__Page excerpt__:

P
US8588334B2ActiveUtilityPatentIndex 79

Robust antenna array

Assignee: MCGOWAN NEILPriority: Jul 22, 2011Filed: Jul 22, 2011Granted: Nov 19, 2013
Est. expiryJul 22, 2031(~5.1 yrs left)· nominal 20-yr term from priority
Inventors:MCGOWAN NEILDA SILVEIRA MARTHUINUS WILLEM
H01Q 21/08H01Q 1/246H01Q 21/26
79
PatentIndex Score
7
Cited by
16
References
18
Claims

Abstract

A wireless communication system that includes a robust transmitter array. The robust transmitter array includes an antenna array system with at least one column, at least one antenna element, and at least one polarization, a plurality of transmitter devices to transmit analog voice/data signals through the antenna array system, and a signal processor. The signal processor modifies two or more input signals in the event of a transmitter device failure such that substantially similar amounts of each of the two or more input signals are output from the transmitter system to the antenna array system, and wherein substantially less transmitted signal power is lost than in the case wherein the signal processor does not modify the two or more input signals in the event of a transmitter failure.

__Data for review__:
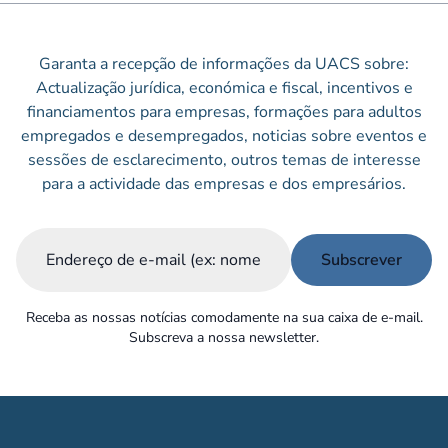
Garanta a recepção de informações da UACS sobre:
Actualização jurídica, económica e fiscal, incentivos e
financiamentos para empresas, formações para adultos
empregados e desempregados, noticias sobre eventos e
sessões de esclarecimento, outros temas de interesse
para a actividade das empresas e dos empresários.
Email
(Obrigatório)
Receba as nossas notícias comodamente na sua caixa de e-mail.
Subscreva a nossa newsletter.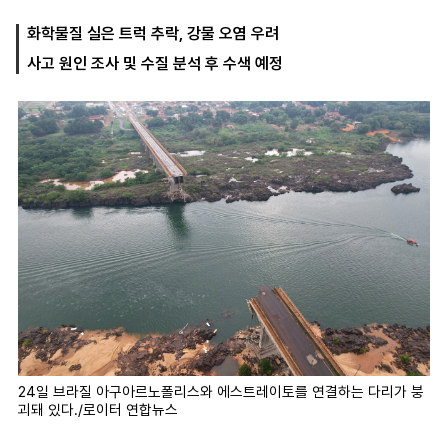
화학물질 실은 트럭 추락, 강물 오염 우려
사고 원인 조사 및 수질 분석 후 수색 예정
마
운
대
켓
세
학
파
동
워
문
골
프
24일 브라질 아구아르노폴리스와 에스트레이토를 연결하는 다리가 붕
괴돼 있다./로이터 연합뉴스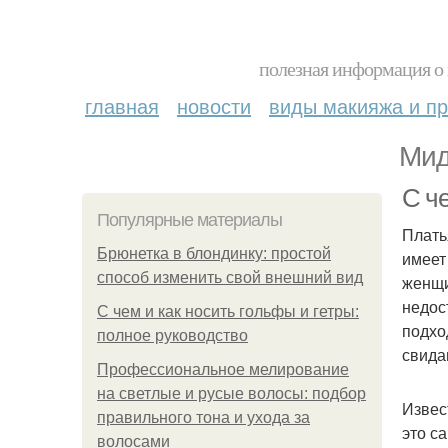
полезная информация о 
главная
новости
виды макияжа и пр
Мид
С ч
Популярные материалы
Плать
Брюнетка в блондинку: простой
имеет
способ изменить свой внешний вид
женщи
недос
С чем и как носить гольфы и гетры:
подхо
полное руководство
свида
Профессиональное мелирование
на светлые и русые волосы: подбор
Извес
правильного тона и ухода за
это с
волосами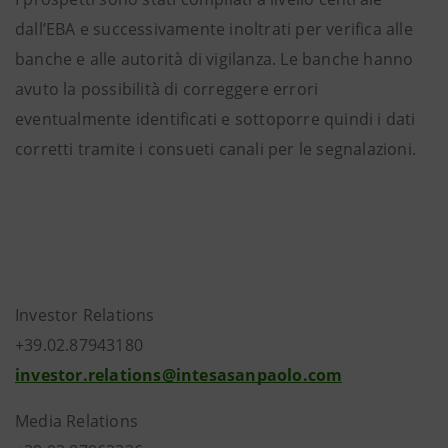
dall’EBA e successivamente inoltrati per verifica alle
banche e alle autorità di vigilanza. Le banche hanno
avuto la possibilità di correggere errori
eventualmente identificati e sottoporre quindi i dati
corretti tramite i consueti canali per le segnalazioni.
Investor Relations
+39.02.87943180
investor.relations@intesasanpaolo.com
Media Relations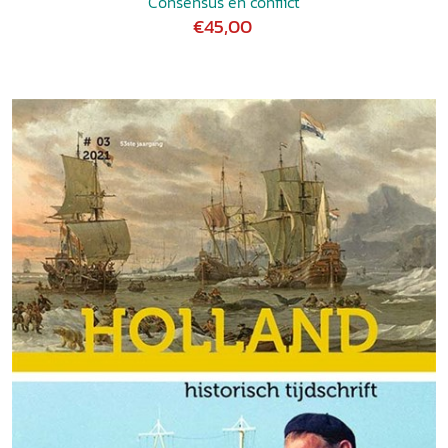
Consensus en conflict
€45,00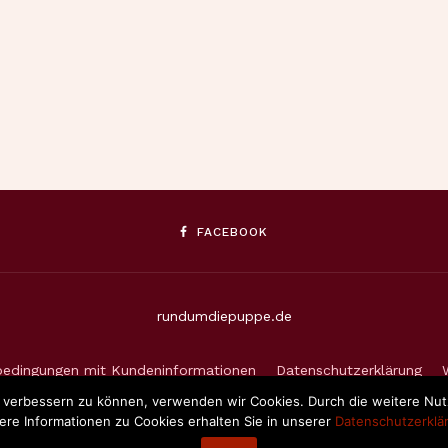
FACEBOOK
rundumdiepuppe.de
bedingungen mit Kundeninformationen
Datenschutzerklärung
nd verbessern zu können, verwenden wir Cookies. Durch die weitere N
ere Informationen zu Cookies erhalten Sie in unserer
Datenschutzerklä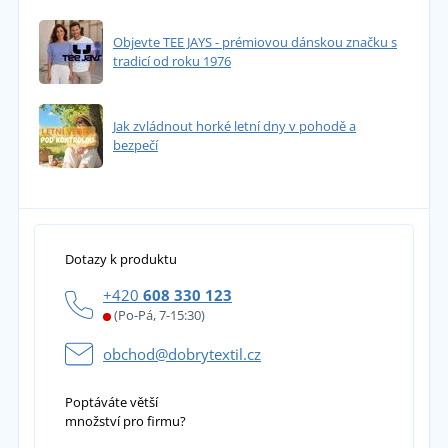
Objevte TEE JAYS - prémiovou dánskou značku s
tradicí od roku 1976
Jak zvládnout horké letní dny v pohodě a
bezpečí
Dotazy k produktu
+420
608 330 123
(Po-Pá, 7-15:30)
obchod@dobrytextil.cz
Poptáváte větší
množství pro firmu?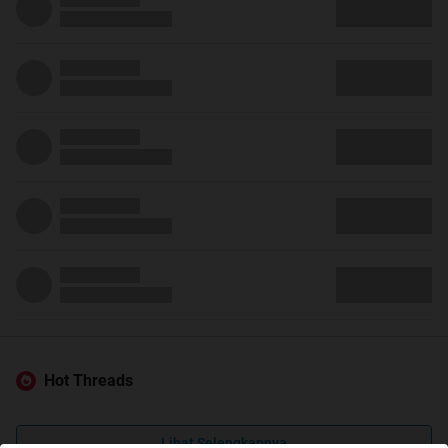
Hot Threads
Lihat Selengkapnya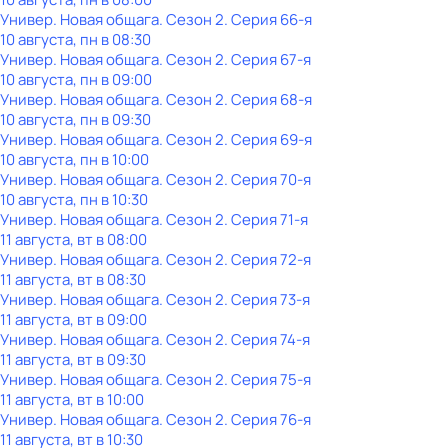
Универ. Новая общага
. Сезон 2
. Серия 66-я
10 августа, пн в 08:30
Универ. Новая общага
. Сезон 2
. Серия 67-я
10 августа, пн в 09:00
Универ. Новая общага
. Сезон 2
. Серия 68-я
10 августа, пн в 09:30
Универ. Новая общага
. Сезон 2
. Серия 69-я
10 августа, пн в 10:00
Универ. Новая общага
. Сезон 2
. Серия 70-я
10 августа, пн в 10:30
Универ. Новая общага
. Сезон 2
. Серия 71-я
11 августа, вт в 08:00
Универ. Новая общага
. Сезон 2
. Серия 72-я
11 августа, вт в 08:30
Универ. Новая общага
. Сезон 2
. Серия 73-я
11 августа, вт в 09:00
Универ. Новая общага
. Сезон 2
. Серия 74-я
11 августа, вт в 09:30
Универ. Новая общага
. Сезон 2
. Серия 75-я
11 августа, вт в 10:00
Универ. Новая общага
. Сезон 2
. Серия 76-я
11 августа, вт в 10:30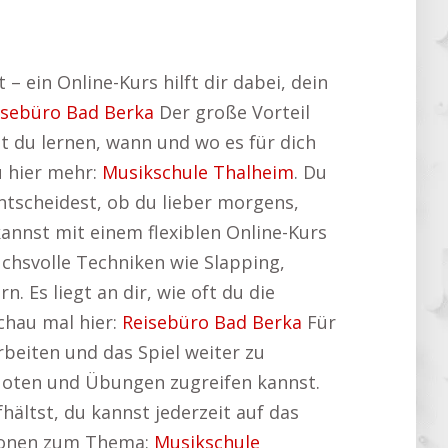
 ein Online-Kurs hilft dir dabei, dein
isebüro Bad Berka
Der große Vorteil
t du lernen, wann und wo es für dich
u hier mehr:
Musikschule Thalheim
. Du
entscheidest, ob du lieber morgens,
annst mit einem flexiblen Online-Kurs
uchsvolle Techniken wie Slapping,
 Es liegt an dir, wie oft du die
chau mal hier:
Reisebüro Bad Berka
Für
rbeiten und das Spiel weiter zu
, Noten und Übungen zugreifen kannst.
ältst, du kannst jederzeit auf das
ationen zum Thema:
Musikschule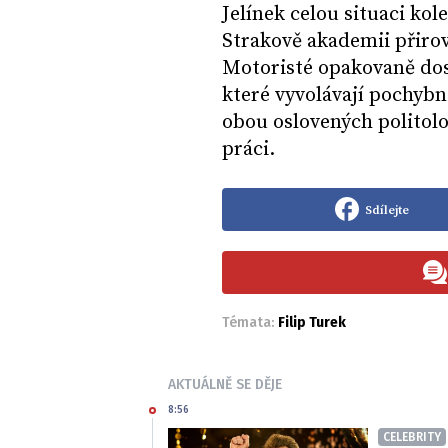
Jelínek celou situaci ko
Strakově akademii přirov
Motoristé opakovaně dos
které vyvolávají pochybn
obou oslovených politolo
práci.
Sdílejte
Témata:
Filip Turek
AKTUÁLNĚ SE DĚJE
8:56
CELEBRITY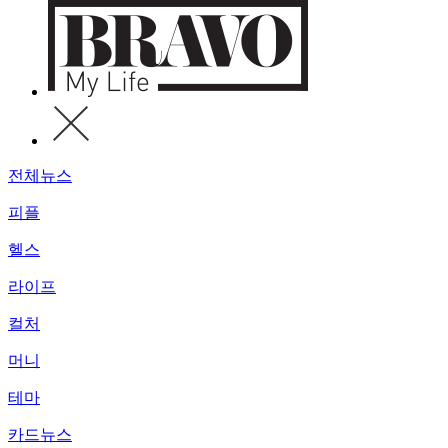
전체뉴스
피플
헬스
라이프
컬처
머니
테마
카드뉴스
* * *
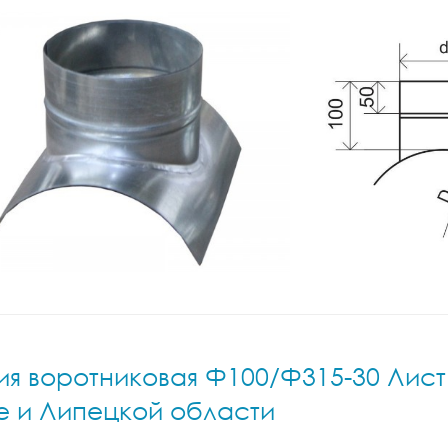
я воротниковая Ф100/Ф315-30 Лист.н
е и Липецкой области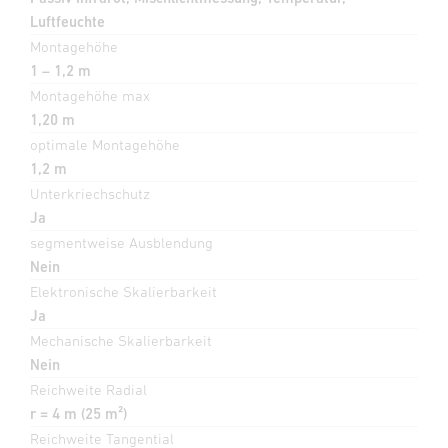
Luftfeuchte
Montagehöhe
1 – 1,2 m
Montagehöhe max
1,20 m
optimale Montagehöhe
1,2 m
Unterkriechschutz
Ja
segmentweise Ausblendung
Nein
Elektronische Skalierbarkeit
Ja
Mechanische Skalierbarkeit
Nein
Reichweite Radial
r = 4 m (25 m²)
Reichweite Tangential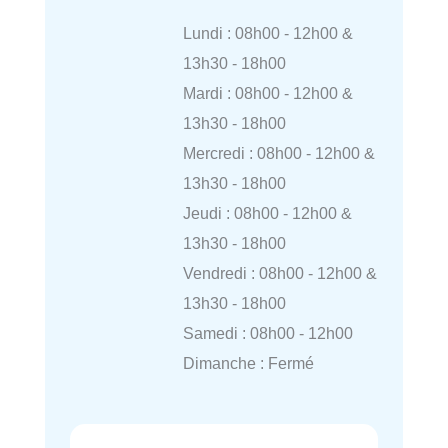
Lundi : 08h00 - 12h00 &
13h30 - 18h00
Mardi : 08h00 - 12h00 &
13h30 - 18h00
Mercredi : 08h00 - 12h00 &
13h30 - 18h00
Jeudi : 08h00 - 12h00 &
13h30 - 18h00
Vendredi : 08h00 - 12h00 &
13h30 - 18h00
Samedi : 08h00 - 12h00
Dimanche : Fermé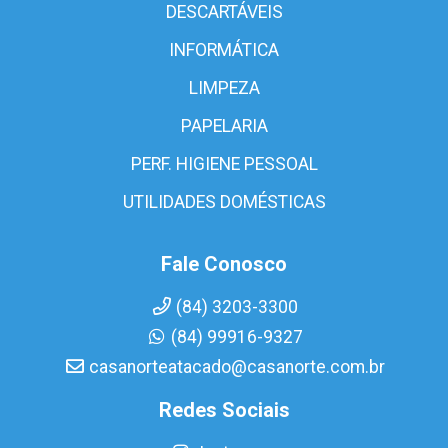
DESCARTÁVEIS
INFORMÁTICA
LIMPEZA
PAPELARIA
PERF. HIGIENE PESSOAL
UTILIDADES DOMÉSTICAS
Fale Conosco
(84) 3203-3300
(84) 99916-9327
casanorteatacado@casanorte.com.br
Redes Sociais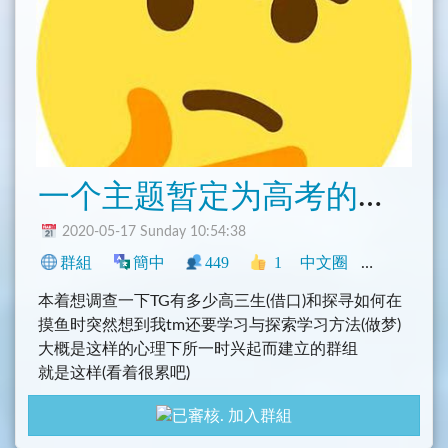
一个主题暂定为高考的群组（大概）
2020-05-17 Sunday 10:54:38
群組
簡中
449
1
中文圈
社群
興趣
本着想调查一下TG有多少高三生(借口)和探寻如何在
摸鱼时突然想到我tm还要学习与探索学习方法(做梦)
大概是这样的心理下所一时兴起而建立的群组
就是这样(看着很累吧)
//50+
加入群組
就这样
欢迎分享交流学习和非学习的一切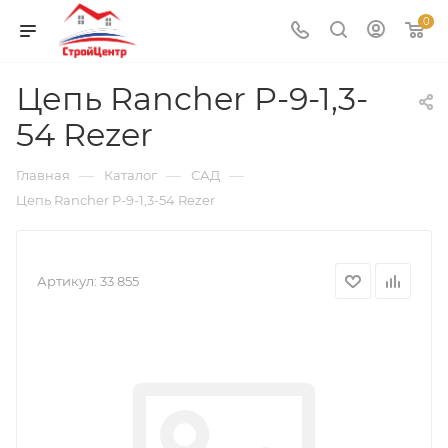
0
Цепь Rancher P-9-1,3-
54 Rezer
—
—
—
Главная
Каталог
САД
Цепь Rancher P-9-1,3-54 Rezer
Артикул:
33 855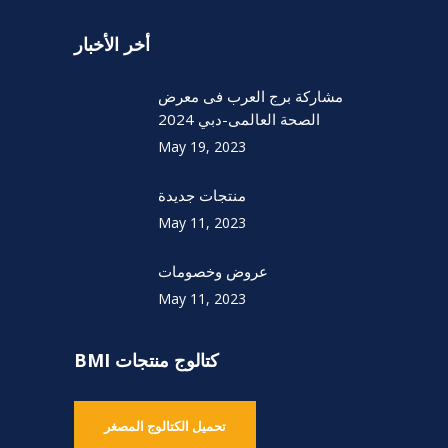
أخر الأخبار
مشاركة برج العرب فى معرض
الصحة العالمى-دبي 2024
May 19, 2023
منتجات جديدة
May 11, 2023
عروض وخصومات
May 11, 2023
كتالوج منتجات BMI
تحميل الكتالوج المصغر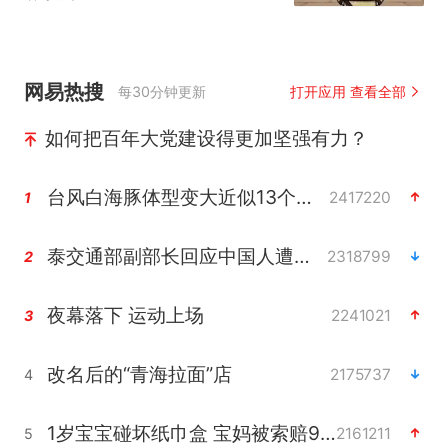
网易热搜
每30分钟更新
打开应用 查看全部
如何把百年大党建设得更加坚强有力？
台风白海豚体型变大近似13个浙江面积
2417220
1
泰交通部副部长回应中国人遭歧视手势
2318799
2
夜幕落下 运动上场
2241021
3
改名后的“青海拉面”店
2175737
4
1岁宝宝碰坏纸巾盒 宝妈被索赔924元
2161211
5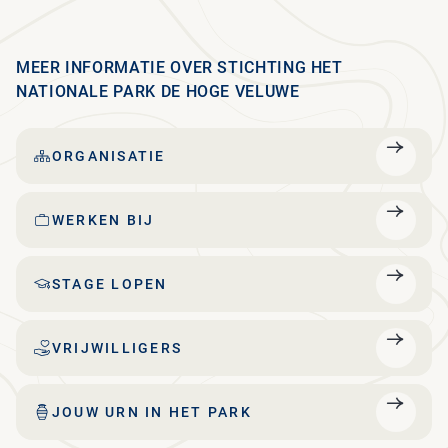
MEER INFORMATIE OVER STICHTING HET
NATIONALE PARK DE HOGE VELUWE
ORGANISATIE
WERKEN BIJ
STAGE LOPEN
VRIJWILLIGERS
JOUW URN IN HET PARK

__Exercise set__:
A. In the robust antenna array patent, what does the signal processor do when a transmitter device fails?
B. Reproduce the passage of the robust antenna array patent starting with "A wireless communication" and going on through "a transmitter failure.".
Nothing in the listing is needed here.

__Exercise solutions__:
A. It modifies two or more input signals so that substantially similar amounts of each are output from the transmitter system to the antenna array system.

B.
A wireless communication system that includes a robust transmitter array. The robust transmitter array includes an antenna array system with at least one column, at least one antenna element, and at least one polarization, a plurality of transmitter devices to transmit analog voice/data signals through the antenna array system, and a signal processor. The signal processor modifies two or more input signals in the event of a transmitter device failure such that substantially similar amounts of each of the two or more input signals are output from the transmitter system to the antenna array system, and wherein substantially less transmitted signal power is lost than in the case wherein the signal processor does not modify the two or more input signals in the event of a transmitter failure.